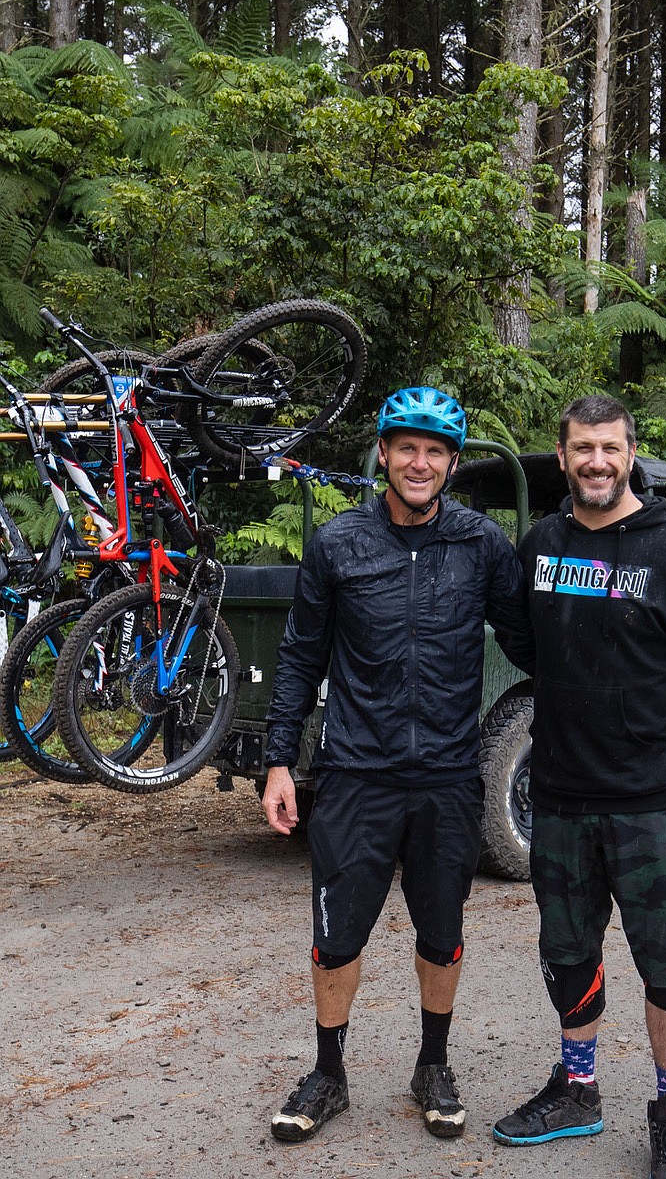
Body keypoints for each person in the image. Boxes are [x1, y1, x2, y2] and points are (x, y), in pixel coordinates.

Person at [492, 394, 666, 1179]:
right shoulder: (540, 546)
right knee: (568, 955)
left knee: (665, 966)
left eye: (609, 448)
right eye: (582, 448)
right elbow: (522, 638)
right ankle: (577, 1092)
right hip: (557, 799)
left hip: (649, 803)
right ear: (562, 456)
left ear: (629, 454)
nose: (595, 462)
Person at [261, 386, 535, 1144]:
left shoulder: (481, 544)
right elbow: (298, 657)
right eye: (406, 446)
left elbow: (529, 642)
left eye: (435, 450)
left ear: (452, 463)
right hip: (355, 773)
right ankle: (328, 1074)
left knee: (440, 933)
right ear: (382, 453)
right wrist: (279, 763)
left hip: (447, 779)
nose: (419, 462)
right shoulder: (338, 544)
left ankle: (432, 1065)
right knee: (336, 937)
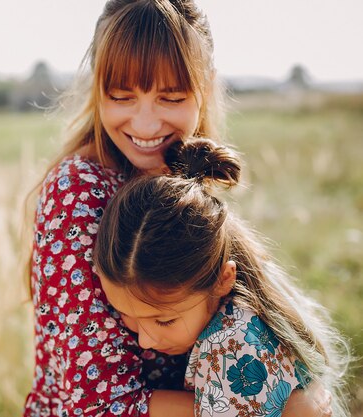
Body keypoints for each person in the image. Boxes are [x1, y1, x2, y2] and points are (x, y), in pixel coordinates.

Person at [23, 1, 335, 416]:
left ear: (205, 87)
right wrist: (282, 408)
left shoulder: (183, 171)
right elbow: (98, 405)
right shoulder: (76, 195)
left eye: (171, 97)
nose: (147, 125)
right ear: (97, 89)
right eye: (121, 96)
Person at [92, 138, 349, 417]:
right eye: (125, 314)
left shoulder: (230, 350)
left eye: (164, 320)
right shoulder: (246, 303)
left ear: (222, 279)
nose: (145, 341)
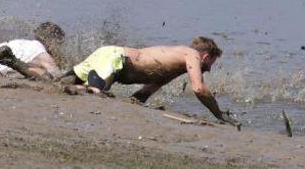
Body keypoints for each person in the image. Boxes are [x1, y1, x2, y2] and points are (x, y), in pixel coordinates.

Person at [60, 38, 234, 124]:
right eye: (211, 63)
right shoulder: (192, 55)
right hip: (115, 58)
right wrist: (220, 115)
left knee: (58, 82)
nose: (209, 69)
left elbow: (143, 94)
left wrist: (134, 104)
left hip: (110, 57)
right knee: (95, 94)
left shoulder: (173, 66)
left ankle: (67, 84)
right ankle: (81, 88)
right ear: (205, 56)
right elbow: (198, 89)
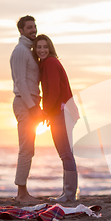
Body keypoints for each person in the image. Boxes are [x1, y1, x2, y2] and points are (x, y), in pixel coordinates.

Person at [32, 34, 80, 202]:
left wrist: (45, 112)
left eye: (45, 47)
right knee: (65, 153)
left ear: (50, 48)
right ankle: (67, 193)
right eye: (39, 47)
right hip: (60, 112)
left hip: (62, 112)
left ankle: (69, 194)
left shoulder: (51, 63)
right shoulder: (47, 63)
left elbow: (53, 91)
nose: (42, 50)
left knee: (65, 153)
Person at [10, 15, 44, 203]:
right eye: (29, 27)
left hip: (30, 103)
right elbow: (20, 82)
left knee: (28, 149)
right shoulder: (20, 51)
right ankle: (22, 194)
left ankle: (23, 192)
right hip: (24, 103)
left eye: (34, 26)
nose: (33, 30)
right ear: (21, 30)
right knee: (26, 149)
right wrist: (32, 107)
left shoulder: (29, 50)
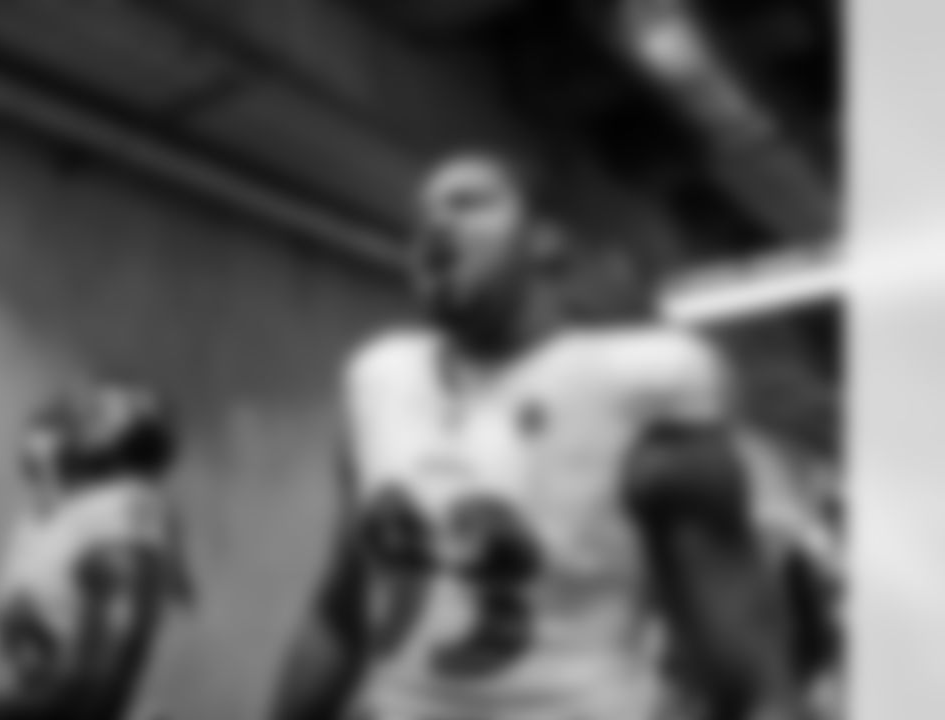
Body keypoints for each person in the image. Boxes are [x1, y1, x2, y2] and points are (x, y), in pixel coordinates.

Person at [268, 151, 805, 720]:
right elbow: (340, 613)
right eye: (420, 215)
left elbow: (751, 680)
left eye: (469, 202)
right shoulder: (379, 380)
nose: (435, 222)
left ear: (544, 242)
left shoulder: (640, 389)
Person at [0, 380, 196, 720]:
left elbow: (95, 695)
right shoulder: (58, 518)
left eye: (97, 413)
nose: (74, 419)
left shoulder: (118, 514)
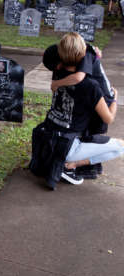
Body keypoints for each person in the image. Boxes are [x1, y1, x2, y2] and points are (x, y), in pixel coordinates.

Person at [30, 33, 124, 190]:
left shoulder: (57, 74)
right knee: (121, 146)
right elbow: (108, 119)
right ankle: (70, 166)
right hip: (66, 146)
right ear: (83, 55)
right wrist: (115, 99)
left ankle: (68, 163)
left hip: (46, 137)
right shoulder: (91, 86)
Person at [43, 37, 115, 178]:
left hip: (105, 95)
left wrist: (56, 84)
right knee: (86, 125)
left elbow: (78, 78)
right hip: (93, 91)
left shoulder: (85, 55)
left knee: (96, 127)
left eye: (56, 66)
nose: (58, 70)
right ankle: (78, 160)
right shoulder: (73, 53)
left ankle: (87, 166)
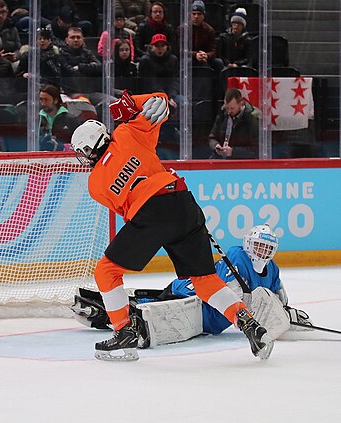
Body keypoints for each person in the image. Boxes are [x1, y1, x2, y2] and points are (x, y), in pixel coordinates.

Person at [68, 91, 273, 361]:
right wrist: (134, 104)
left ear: (88, 150)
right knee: (205, 281)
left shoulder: (95, 184)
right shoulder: (128, 133)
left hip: (150, 214)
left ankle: (124, 335)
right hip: (183, 201)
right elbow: (161, 101)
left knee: (107, 272)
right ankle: (250, 325)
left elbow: (128, 211)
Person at [73, 225, 314, 347]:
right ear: (249, 244)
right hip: (192, 296)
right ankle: (107, 312)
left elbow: (277, 296)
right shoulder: (237, 258)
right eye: (259, 246)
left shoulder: (272, 270)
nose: (263, 252)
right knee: (155, 311)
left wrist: (286, 312)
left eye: (267, 248)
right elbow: (218, 292)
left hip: (208, 320)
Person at [209, 87, 260, 159]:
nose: (229, 111)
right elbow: (212, 137)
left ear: (240, 104)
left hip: (241, 162)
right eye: (227, 108)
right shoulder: (222, 115)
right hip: (220, 158)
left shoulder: (251, 119)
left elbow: (256, 150)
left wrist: (234, 152)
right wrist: (216, 145)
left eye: (232, 108)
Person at [177, 0, 223, 73]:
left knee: (218, 62)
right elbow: (181, 50)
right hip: (189, 57)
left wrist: (206, 55)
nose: (196, 17)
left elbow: (213, 51)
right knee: (187, 61)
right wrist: (195, 55)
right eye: (194, 14)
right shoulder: (182, 29)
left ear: (203, 16)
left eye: (199, 14)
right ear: (190, 15)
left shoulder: (209, 30)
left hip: (204, 57)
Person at [137, 33, 179, 108]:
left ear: (167, 47)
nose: (160, 48)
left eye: (162, 46)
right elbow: (150, 82)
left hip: (171, 94)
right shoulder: (145, 60)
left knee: (183, 101)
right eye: (157, 46)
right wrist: (164, 96)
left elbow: (174, 80)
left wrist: (171, 96)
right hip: (151, 95)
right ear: (151, 47)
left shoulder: (173, 60)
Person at [59, 26, 101, 94]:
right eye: (72, 37)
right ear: (66, 40)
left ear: (83, 39)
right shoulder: (62, 54)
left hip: (91, 91)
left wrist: (80, 67)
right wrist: (90, 69)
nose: (76, 40)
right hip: (72, 93)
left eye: (78, 37)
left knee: (113, 102)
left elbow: (99, 67)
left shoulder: (88, 53)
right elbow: (70, 72)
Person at [38, 84, 80, 151]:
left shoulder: (70, 119)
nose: (43, 103)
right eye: (41, 99)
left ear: (55, 100)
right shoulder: (37, 119)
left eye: (46, 100)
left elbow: (79, 142)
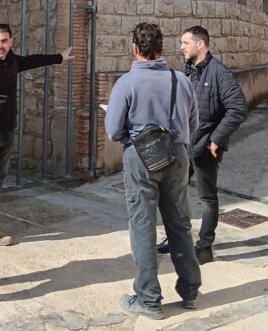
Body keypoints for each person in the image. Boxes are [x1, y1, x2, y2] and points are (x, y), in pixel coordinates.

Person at [105, 22, 201, 320]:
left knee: (143, 226)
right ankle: (190, 291)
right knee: (180, 224)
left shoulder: (126, 84)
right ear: (162, 49)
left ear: (134, 48)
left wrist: (132, 141)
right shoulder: (181, 80)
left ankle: (149, 299)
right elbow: (194, 124)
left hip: (141, 158)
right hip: (178, 155)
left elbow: (113, 131)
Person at [0, 23, 75, 256]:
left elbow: (31, 61)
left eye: (5, 41)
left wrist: (59, 57)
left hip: (6, 131)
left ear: (11, 41)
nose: (0, 45)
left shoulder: (11, 62)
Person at [157, 26, 248, 264]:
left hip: (205, 147)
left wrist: (216, 138)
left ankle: (205, 247)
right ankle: (175, 238)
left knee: (207, 199)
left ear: (201, 44)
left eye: (185, 42)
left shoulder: (219, 73)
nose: (181, 47)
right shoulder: (182, 71)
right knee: (173, 194)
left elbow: (237, 109)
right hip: (181, 145)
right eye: (181, 43)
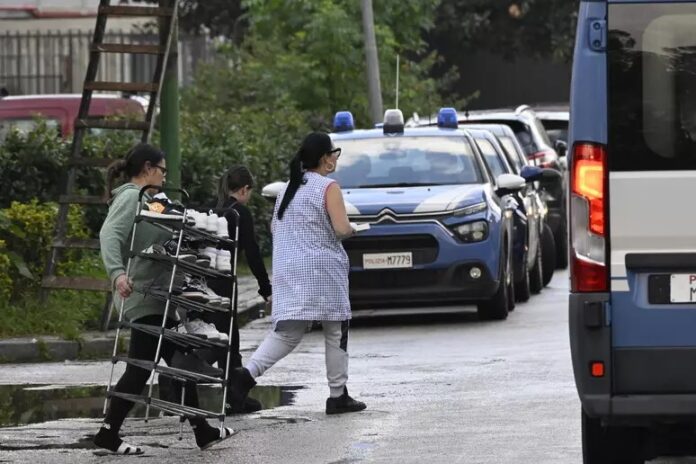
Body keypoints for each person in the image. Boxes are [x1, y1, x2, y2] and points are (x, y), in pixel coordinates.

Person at [94, 143, 234, 455]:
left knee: (180, 360)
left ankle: (202, 430)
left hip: (160, 294)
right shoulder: (131, 196)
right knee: (142, 368)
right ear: (147, 168)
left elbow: (163, 221)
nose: (164, 175)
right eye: (162, 170)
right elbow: (109, 235)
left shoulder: (149, 200)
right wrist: (118, 274)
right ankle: (108, 432)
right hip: (143, 294)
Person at [227, 132, 367, 415]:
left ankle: (245, 377)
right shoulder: (328, 187)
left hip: (289, 270)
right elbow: (341, 229)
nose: (335, 158)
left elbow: (275, 230)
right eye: (334, 153)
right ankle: (337, 394)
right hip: (322, 271)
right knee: (336, 329)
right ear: (326, 158)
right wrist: (353, 229)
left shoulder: (287, 190)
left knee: (287, 333)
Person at [207, 165, 272, 413]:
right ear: (244, 189)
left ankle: (235, 394)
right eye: (249, 192)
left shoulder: (215, 209)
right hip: (224, 281)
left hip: (206, 278)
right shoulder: (239, 213)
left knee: (228, 336)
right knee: (223, 338)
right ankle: (180, 379)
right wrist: (265, 287)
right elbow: (253, 254)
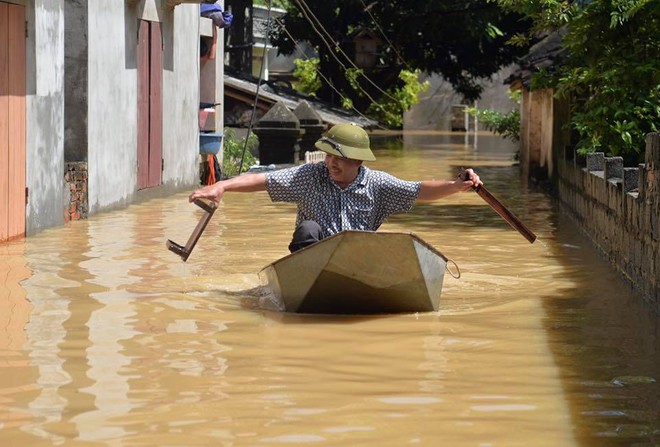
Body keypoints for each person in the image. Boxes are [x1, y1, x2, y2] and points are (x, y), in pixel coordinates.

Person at [188, 123, 482, 253]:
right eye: (329, 156)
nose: (331, 163)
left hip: (355, 259)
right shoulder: (310, 176)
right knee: (308, 229)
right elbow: (264, 180)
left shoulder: (377, 184)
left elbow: (419, 190)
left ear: (358, 162)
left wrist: (457, 186)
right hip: (312, 260)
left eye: (339, 159)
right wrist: (222, 186)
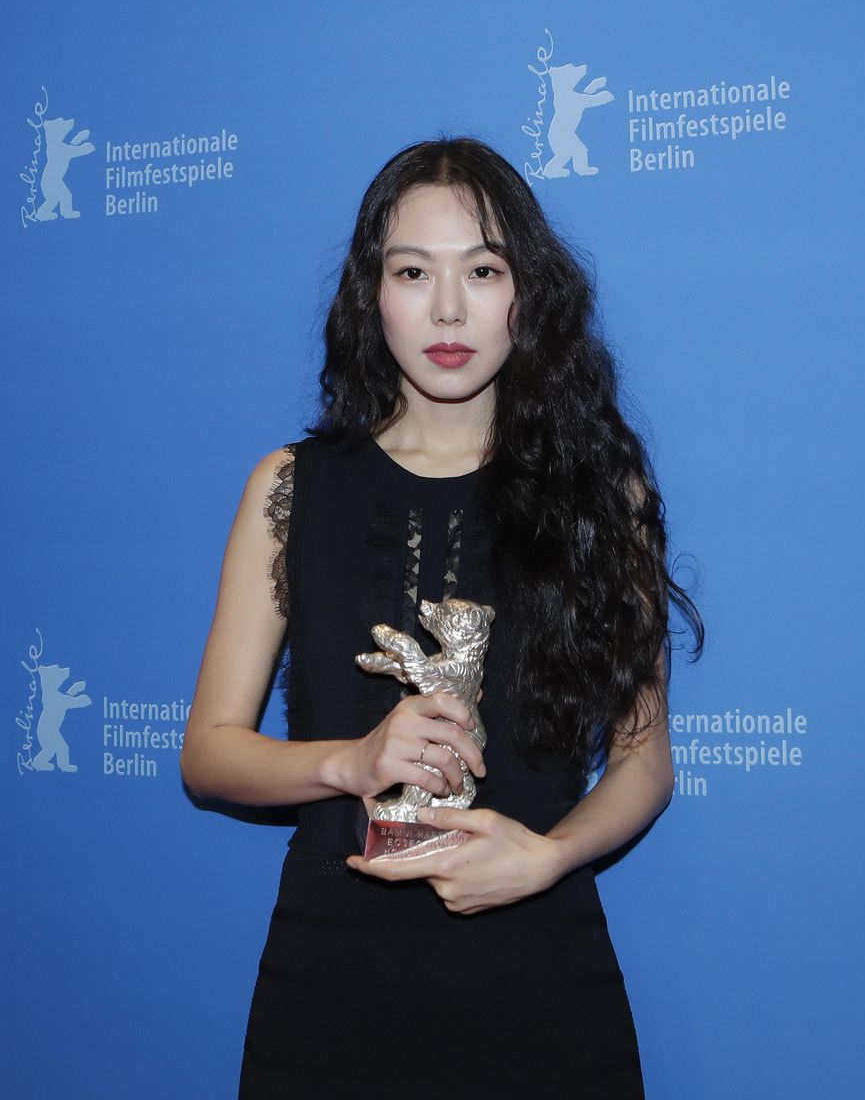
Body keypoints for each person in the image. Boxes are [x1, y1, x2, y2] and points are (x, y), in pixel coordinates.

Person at [181, 136, 701, 1099]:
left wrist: (546, 857)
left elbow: (644, 762)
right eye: (414, 271)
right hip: (328, 994)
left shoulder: (602, 494)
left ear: (528, 294)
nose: (449, 309)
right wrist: (349, 760)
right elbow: (209, 752)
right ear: (371, 294)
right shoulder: (289, 489)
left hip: (541, 982)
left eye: (484, 269)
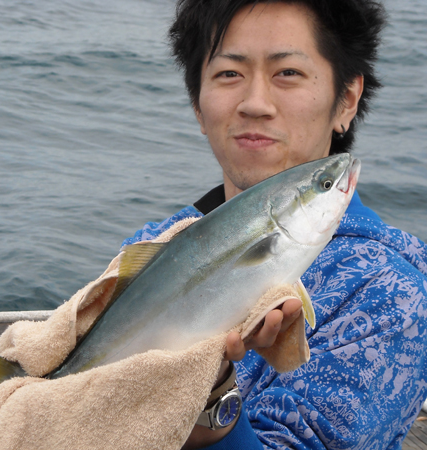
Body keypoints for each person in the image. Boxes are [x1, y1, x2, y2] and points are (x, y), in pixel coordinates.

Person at [122, 0, 427, 449]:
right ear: (196, 104)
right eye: (229, 73)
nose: (255, 103)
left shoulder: (392, 293)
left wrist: (209, 396)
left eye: (287, 73)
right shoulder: (153, 244)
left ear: (346, 99)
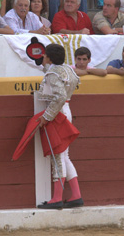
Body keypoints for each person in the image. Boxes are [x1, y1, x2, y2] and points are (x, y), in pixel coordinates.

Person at [35, 43, 83, 210]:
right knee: (64, 156)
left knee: (58, 155)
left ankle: (56, 198)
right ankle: (76, 195)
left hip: (57, 113)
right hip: (66, 110)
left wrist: (47, 116)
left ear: (48, 56)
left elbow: (59, 96)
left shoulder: (54, 73)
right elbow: (65, 85)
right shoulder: (69, 70)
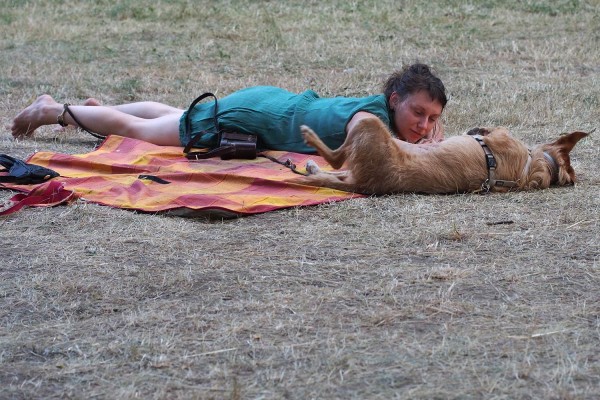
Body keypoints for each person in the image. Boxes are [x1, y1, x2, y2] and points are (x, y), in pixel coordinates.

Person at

**PROBLEM DESCRIPTION:**
Above are entries with pictures among them. Write out exactly the lines from the one containing "nose: (449, 309)" through the one containing "left ankle: (56, 198)", ends included, and leave those pictures out.

**RESULT BELOW:**
nose: (449, 309)
right wrist: (349, 760)
right elbow: (209, 752)
right ear: (371, 294)
right shoulder: (289, 489)
left hip: (541, 982)
left eye: (484, 269)
Body keypoints for each person in the image. Boxes are [x1, y1, x2, y2] and points are (x, y), in pixel coordinates.

Person at [122, 0, 427, 449]:
right ear: (196, 104)
right eye: (229, 73)
nose: (255, 103)
left shoulder: (392, 293)
left wrist: (209, 396)
left eye: (287, 73)
right shoulder: (153, 244)
left ear: (346, 99)
Body keypoints for each person in the image. Boxes are [x1, y1, x2, y2] and points are (x, y), in pixel coordinates.

Person at [35, 43, 83, 210]:
right knee: (64, 156)
left knee: (58, 155)
left ankle: (56, 198)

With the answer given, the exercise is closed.